Devant le tombeau de Lazare, Jésus est en face non seulement de la mort de son ami, mais il se trouve devant sa propre mort. Il ira jusqu’au bout de lui-même, jusqu’au bout de sa vie. Et en réanimant Lazare, Jésus témoigne de sa confiance en Dieu, de sa confiance en la vie que Dieu donne.
La confiance de Jésus ne sera pas déçue. Dieu le ressuscitera . De la mort de Jésus surgira la vie. À Pâques, Dieu dit: «N’ayez pas peur! Désormais la mort est vaincue.»
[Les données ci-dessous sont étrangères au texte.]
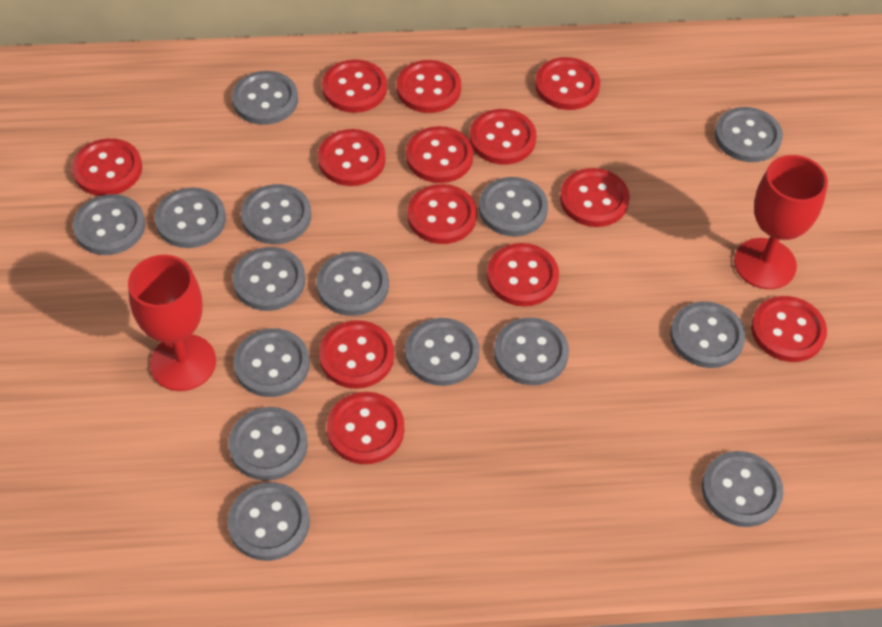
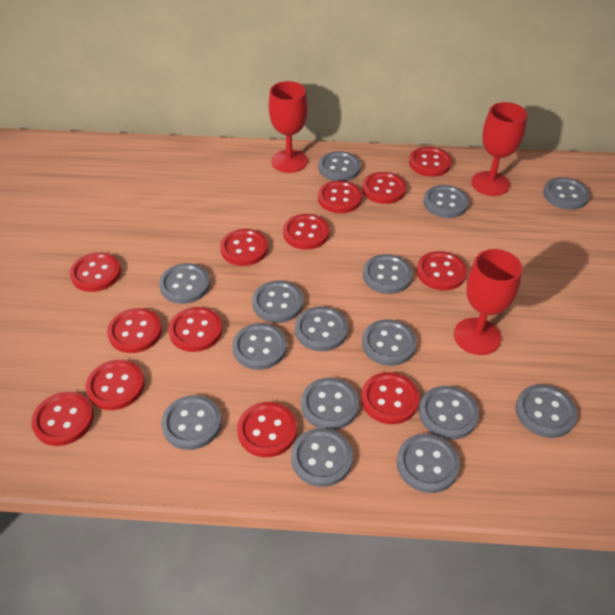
red goblet: [128,255,216,391] [734,155,828,289] = 2 -> [269,81,308,173] [454,249,522,355] [471,102,527,196] = 3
Depuis la résurrection de Jésus, des hommes, des femmes, des enfants reçoivent le baptême pour que leur mort soit greffée sur la mort féconde du Christ. Depuis la résurrection du Christ, le combat humain est moins un combat contre la mort qu’un combat contre la peur, un combat en faveur de la foi en la résurrection. Suivre le Christ, c’est choisir le chemin de la confiance en Dieu, confiance en la vie plus forte que la mort, confiance en la mort porteuse d’avenir.